The FQHC referral pathway has proven particularly powerful: when a provider at a trusted clinic recommends the program in the context of a prediabetes diagnosis or health conversation, the conversion rate is high. The provider relationship adds accountability and authority that a direct-to-consumer approach cannot replicate.

Key Topics Discussed:

  • Rising rates of type 1 diabetes in Latinx and communities of color
  • Technology adoption disparities in diabetes care
  • Community-based peer support for Latinx families with type 1 diabetes
  • Spirituality, health beliefs, and parental guilt in chronic disease management
  • Bilingual and bicultural facilitation of diabetes support programs
  • GLP-1 medications and their mental health impact in youth with diabetes
  • Pediatric obesity as a complex chronic disease, reframing stigma
  • GLP-1 medications (semaglutide) FDA approval for pediatric obesity
  • Bariatric surgery in children: evidence, access, and the stigma gap
  • The Teen Labs Consortium: 15-year outcomes data
  • CHLA bariatric surgery program: 150 surgeries, zero denials
  • The CDC Diabetes Prevention Program and its access gap
  • Culturally adapted diabetes prevention for Hispanic communities
  • Web and text-based nutrition programs for low-income populations
  • FQHC referral pathways as a driver of enrollment

About Dr.
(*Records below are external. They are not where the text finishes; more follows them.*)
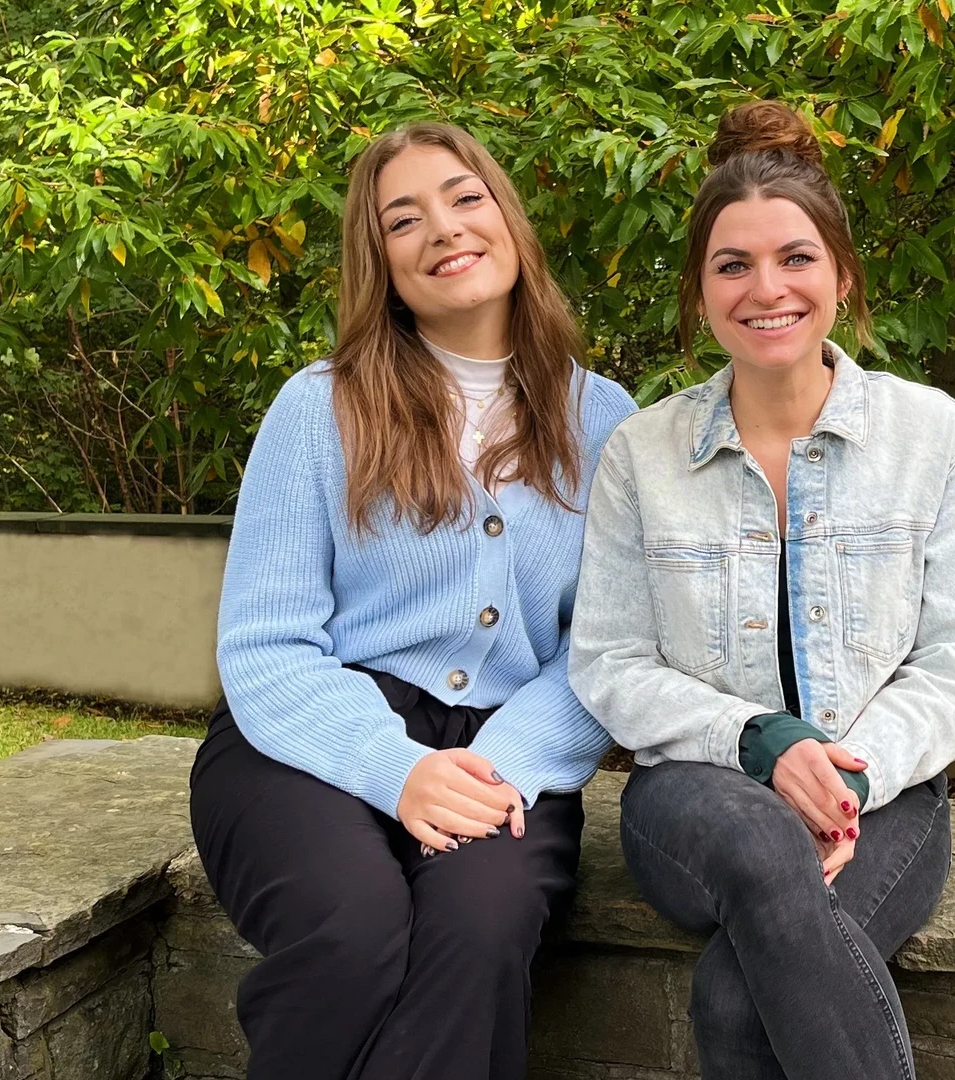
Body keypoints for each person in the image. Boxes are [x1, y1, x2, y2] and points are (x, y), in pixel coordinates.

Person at [568, 100, 955, 1080]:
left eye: (794, 258)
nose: (764, 288)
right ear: (697, 292)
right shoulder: (641, 454)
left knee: (734, 997)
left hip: (881, 789)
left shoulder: (928, 435)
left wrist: (847, 774)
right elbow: (607, 660)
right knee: (757, 847)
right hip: (693, 799)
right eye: (731, 265)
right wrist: (760, 741)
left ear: (842, 274)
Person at [189, 121, 636, 1080]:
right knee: (352, 934)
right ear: (380, 263)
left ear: (508, 220)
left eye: (465, 199)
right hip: (304, 736)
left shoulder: (608, 421)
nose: (442, 229)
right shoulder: (321, 406)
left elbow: (602, 647)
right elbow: (265, 644)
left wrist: (500, 763)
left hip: (507, 749)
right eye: (404, 220)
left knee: (476, 934)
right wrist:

Jennifer Raymond:

Jennifer Raymond, MD, MCR, is the Division Chief of Endocrinology, Diabetes and Metabolism and Chair of the Virtual Care Committee at Children’s Hospital Los Angeles. Additionally, Dr. Raymond is Professor of Pediatrics at the Keck School of Medicine of USC.

Dr. Raymond received her medical degree and completed her residency in Pediatrics at the University of Kansas. She completed her fellowship in Pediatric Endocrinology and Master of Clinical Research at Oregon Health and Science University.

Dr. Raymond had an American Diabetes Association Junior Faculty Award while in Oregon, and then moved to the Barbara Davis Center for Diabetes in Colorado to continue her research with funding from the National Institute of Health. She moved to Children’s Hospital Los Angeles in the Fall of 2016 to continue her research, expand telehealth services, and assume the director position of the diabetes center. Her research focuses on behavioral and clinical care interventions for patients with type 1 diabetes, and she is currently funded by The Leona M. and Harry B. Helmsley Charitable Trust and The Donaghue Foundation. Dr. Raymond’s current work is examining innovative clinical care models for adolescents and young adults with diabetes, including shared medical appointments and use of technology and telemedicine to improve access to high quality diabetes care.

About Dr. Alaina Vidmar:

Alaina Vidmar, MD, is an Associate Professor in Pediatric Endocrinology, a Board-Certified Pediatric Obesity Medicine Specialist, and the Medical Director of the Obesity Medicine and Bariatric Surgery Program at Children’s Hospital Los Angeles. Dr. Vidmar received her medical degree and completed her residency in Pediatrics at the Children’s Hospital of Wisconsin. She completed her fellowship in Pediatric Endocrinology at Children’s Hospital Los Angeles.

About Shireen Abdullah:

After spending most of her career as a project manager and management consultant, Shireen decided to change paths and pursue her passion to become a “nutri-prenuer.”  While managing her own illness, she realized the importance of cultural nutrition education paired with an empowering, patient-centered care model to close gaps in health equity for minorities. Her startup is called Yumlish, creating an AI-powered, culturally relevant nutrition therapy platform for minorities with diabetes that addresses socioeconomic barriers to dietary adherence.